Schon 2004 hatte es in Genua eine Privatisierungswelle im öffentlichen Personennahverkehr gegeben. Danach sind die Gewerkschaften jedoch gezwungen worden, mit ihrer Unterstützung für die AMT-Firmenpolitik aufzuhören. Unter dem Druck, den die Basis im Jahr 2011 aufbaute, musste die Stadt die privatisierten Teile re-kommunalisieren.

„Das wichtigste hinsichtlich des Streiks ist, dass dieser gezeigt hat, welche Macht die Beschäftigten haben. In anderen Landesteilen wurden Solidaritätserklärungen und -aktionen organisiert. Viele in Genua hatten das Gefühl, dass der Streik zum Funken werden könne, der ein Lauffeuer in ganz Italien hätte verbreiten können“. Am 5. Dezember folgten die BusfahrerInnen in Florenz dem Beispiel Genuas. Sie traten für zwei Tage in einen wilden Streik und stoppten damit die Umsetzung von Kürzungen sowie von Entlassungen.

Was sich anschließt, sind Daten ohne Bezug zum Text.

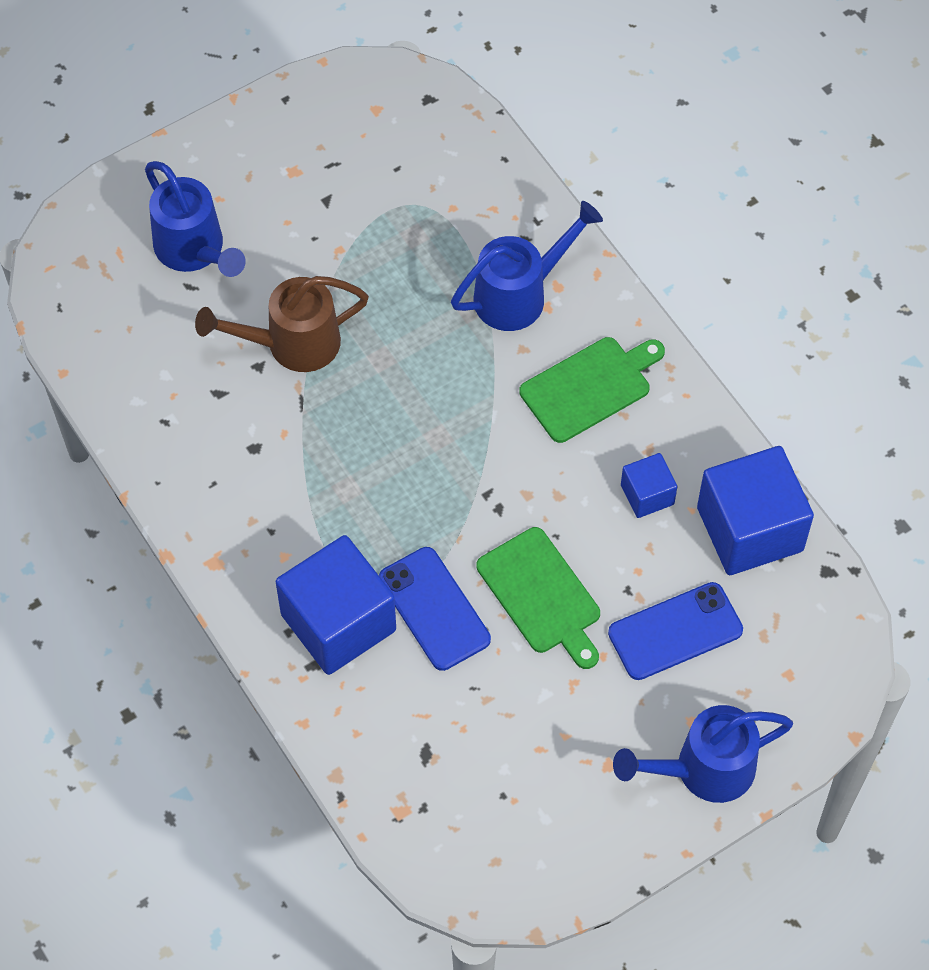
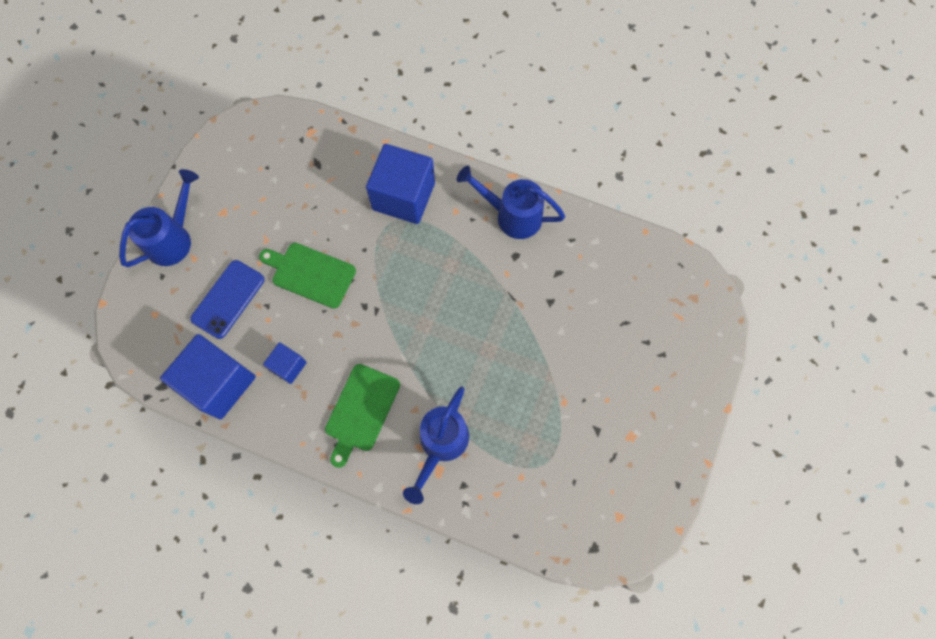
camera: 145 degrees right, 10 degrees up
(194, 250) = (641, 346): blue watering can -> blue watering can (512, 215)
(292, 344) = (543, 326): brown watering can -> none
(434, 609) = (361, 232): blue phone -> none

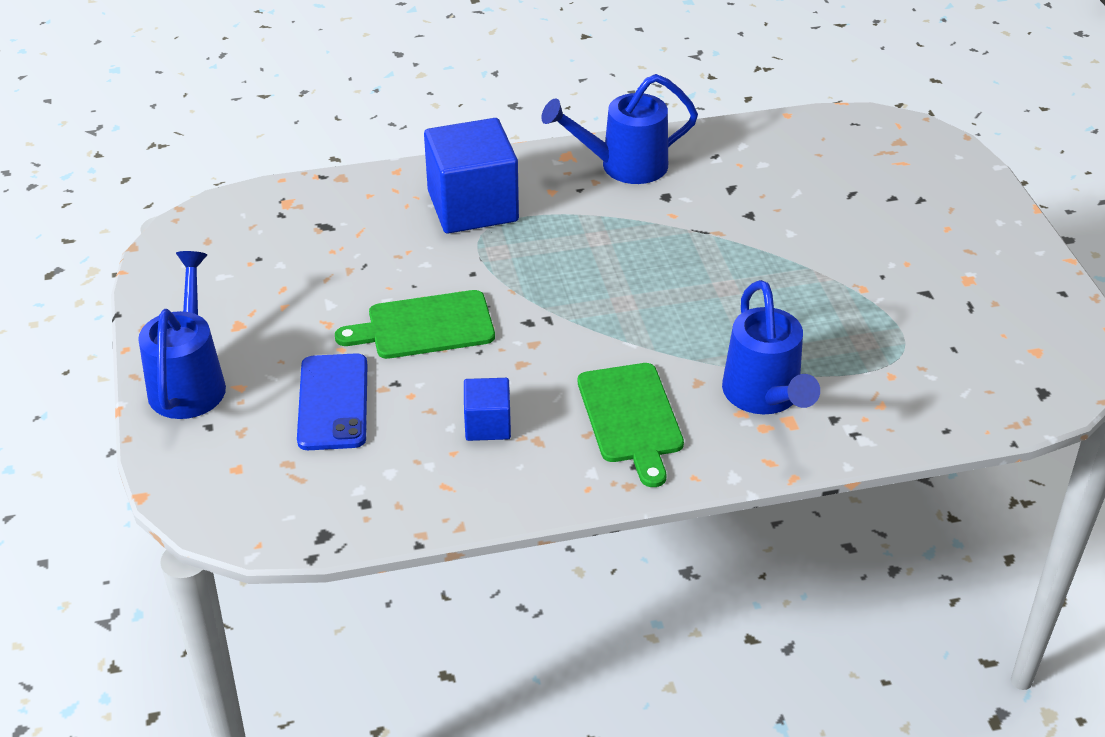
camera: 35 degrees left, 30 degrees down
(219, 383) = (406, 489): blue cube -> none

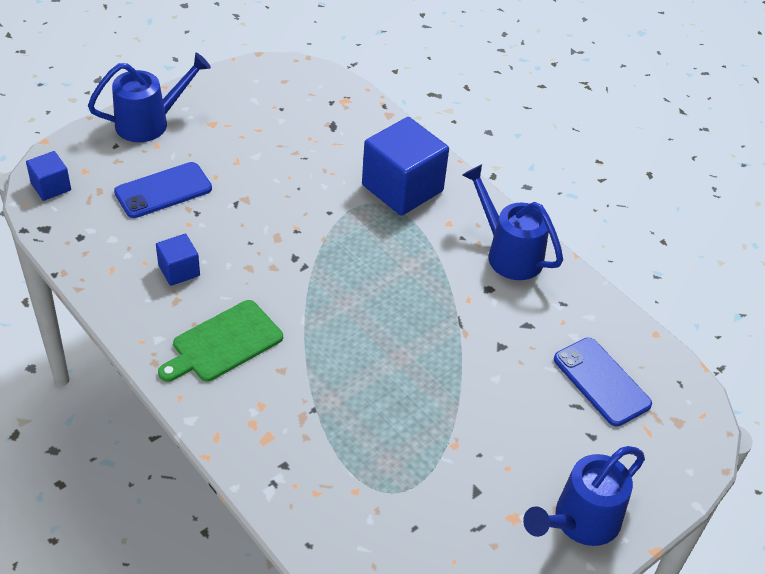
camera: 60 degrees right, 5 degrees up
(244, 510) = (51, 187): none -> blue cube
(424, 326) = (260, 207): green cutting board -> none
(764, 396) = (286, 414): blue watering can -> blue watering can (580, 522)
(829, 168) = (601, 382): none -> blue phone

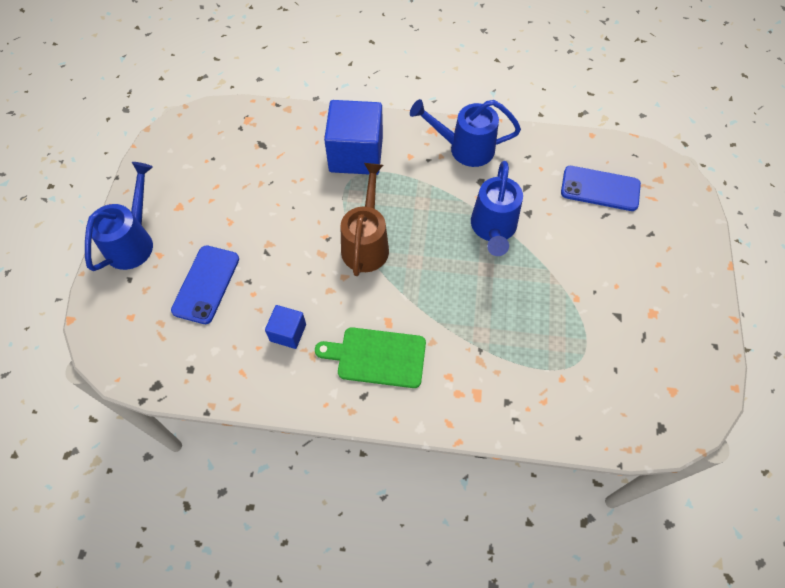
camera: 40 degrees left, 15 degrees up
(51, 187) = (120, 350): blue cube -> none
(223, 343) = (377, 357): green cutting board -> green cutting board turned 90 degrees clockwise
(323, 258) = (366, 244): none -> brown watering can
(580, 522) = (683, 284): blue watering can -> blue watering can (493, 229)

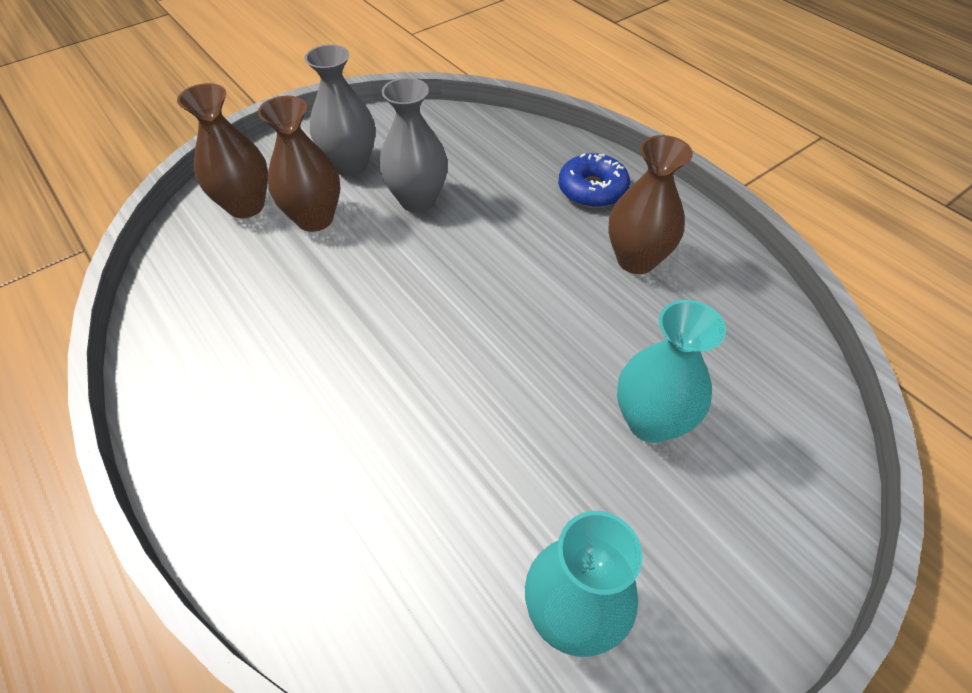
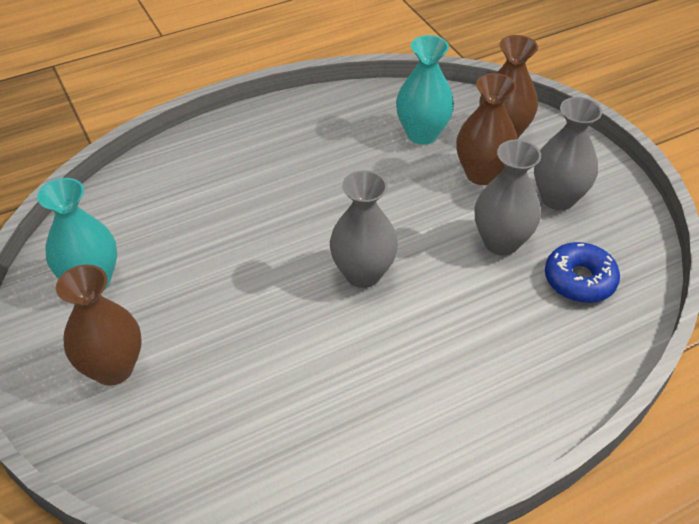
camera: 100 degrees right, 5 degrees down
(484, 300) = (363, 273): none -> grey vase
(592, 190) = (506, 389): blue donut -> blue donut (579, 280)
(636, 260) = (391, 402): brown vase -> brown vase (113, 368)
(650, 421) = (206, 361): turquoise vase -> turquoise vase (422, 134)

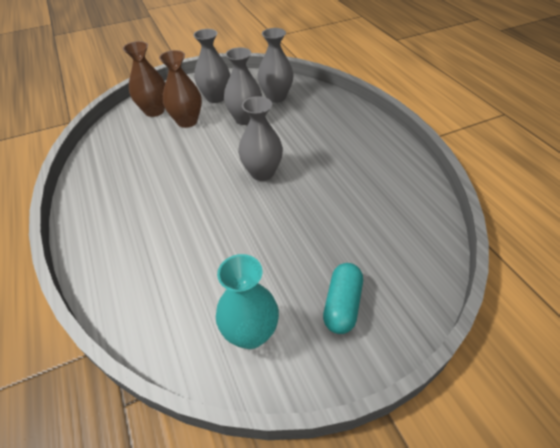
camera: 85 degrees left, 0 degrees up
(113, 368) = (342, 305): brown vase -> turquoise capsule
(422, 134) = (140, 142): turquoise vase -> none
(579, 280) = (276, 97): blue donut -> grey vase

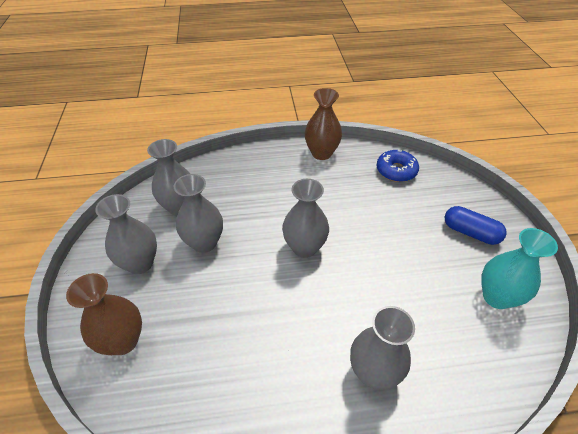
camera: 75 degrees left, 0 degrees up
(147, 237) = (373, 372): none -> grey vase
(187, 121) = (174, 303): brown vase -> brown vase (321, 153)
(342, 305) = (470, 232): turquoise capsule -> blue capsule
(412, 223) = (396, 171): none -> blue donut

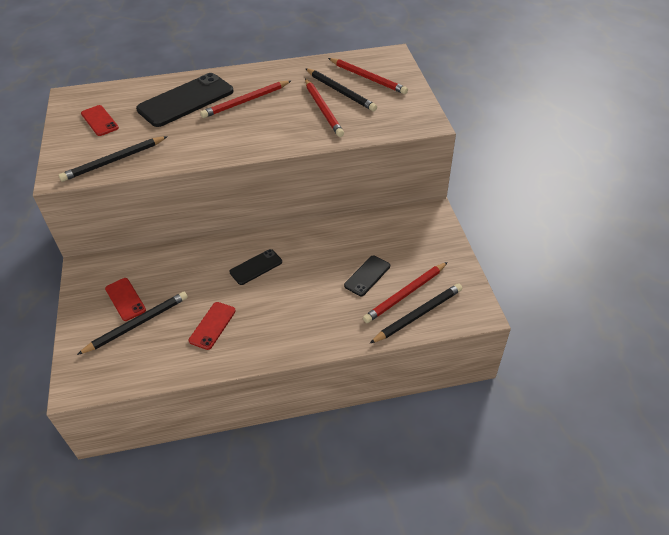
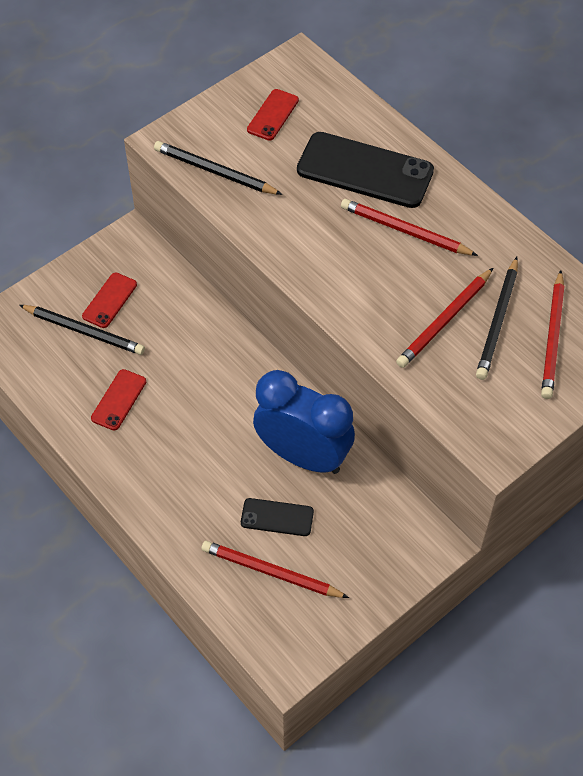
camera: 60 degrees right, 10 degrees up
(212, 325) = (118, 400): red phone -> red phone turned 60 degrees counterclockwise
(256, 267) = (223, 395): black phone -> none
(331, 246) = (303, 456): none -> blue clock
(418, 315) = (246, 599): black pencil -> none

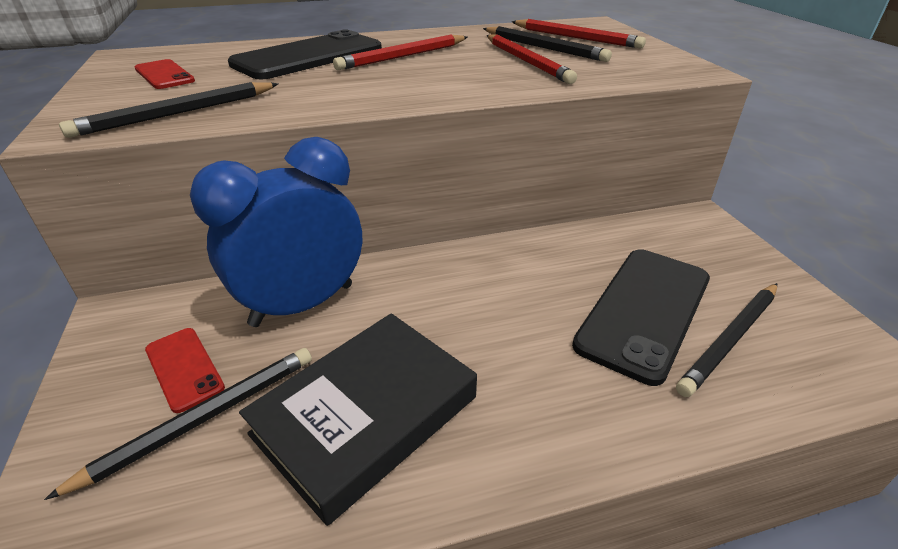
camera: 65 degrees left, 20 degrees down
(118, 400) = (366, 415): red phone -> black book
(271, 572) = (730, 339): red pencil -> black pencil
(277, 517) = (644, 311): black phone -> black phone, size x1.96
(303, 456) = (561, 267): blue clock -> blue clock (302, 305)

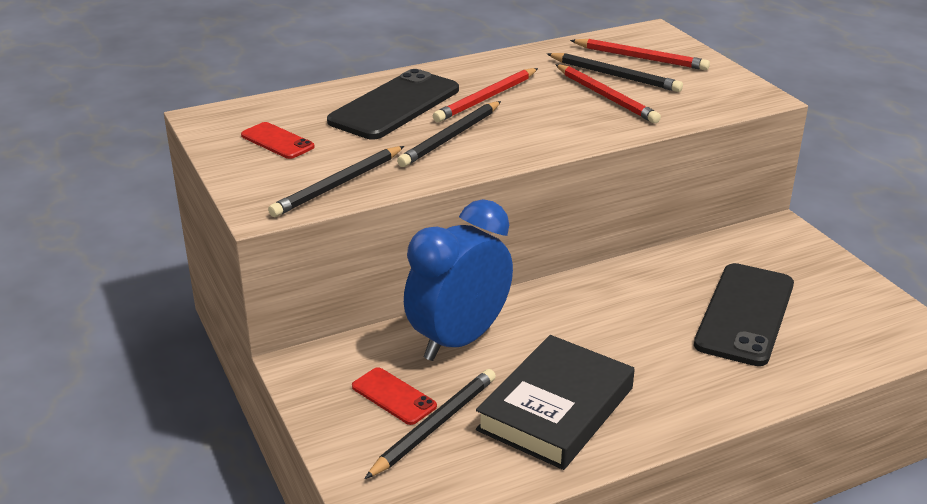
camera: 10 degrees left, 5 degrees down
(730, 339) = (814, 328): black pencil -> black pencil (451, 137)

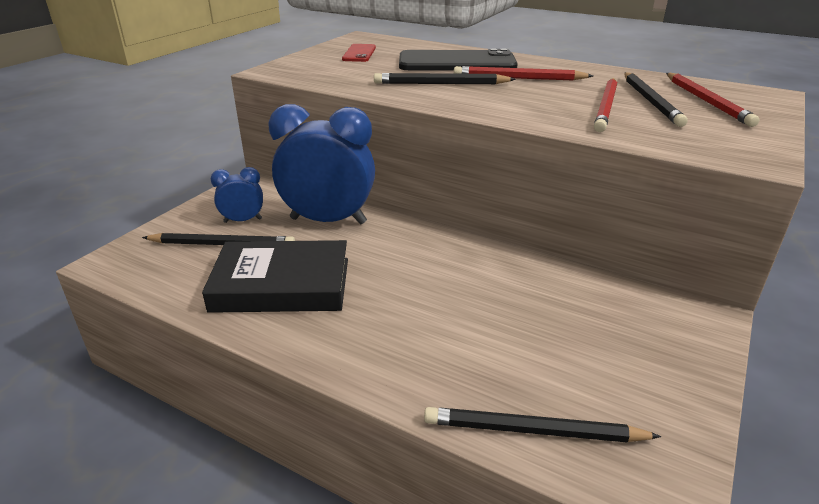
camera: 55 degrees right, 0 degrees up
(338, 184) = (327, 76): black pencil -> black pencil (534, 430)
(393, 396) = (243, 220): red phone -> blue clock
(744, 314) = (523, 338): black phone -> none

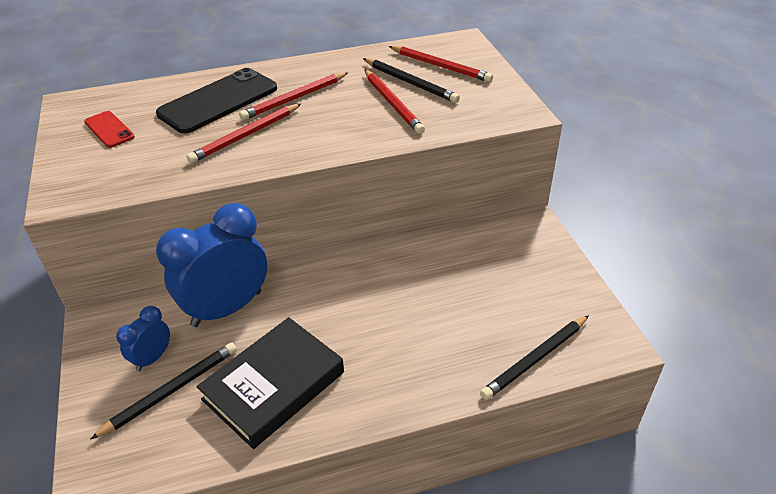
camera: 45 degrees left, 10 degrees up
(441, 84) = (246, 135): black pencil -> red pencil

„Der fünftägige Kampf hat auch das Potential, die WerftarbeiterInnen der Stadt zu motivieren. Ihnen drohen neue Versuche, ihre staatliche Werft zu privatisieren. >ControCorrente< war die einzige politische Organisation, die sich an dem Streik beteiligt hat. Unsere Mitglieder waren selbst mit aller Kraft an der Organisierung des Streiks und der Solidaritätsaktionen beteiligt. Unsere Plakate waren überall zu sehen: an Türen, Bussen und sogar auf der Kleindung der Streikenden und DemonstrantInnen!“

Tiefgreifende Krise – der Kampf verschärft sich

Italien gehört zu den am schwersten von der Krise des Kapitalismus getroffenen Ländern, die 2007einsetzte. Die Industrieproduktion ist seither um 25 Prozent zurückgegangen. Gleichzeitig ist es im Land nicht zu vergleichbaren Kämpfen gekommen wie in Griechenland, Spanien oder Portugal. Ein wesentlicher Grund dafür ist die Krise der Linken und vor allem die von „Rifondazione Comunista“.

Am 19. Oktober demonstrierten 50.000 Menschen in Rom gegen die Regierung und die Folgen der Krise. Organisiert wurde der Protestmarsch von den sogenannten „Basisgewerkschaften“, Streikenden und sozialen Bewegungen. Tags zuvor war es zu einigen schlagkräftigen Streiks gekommen.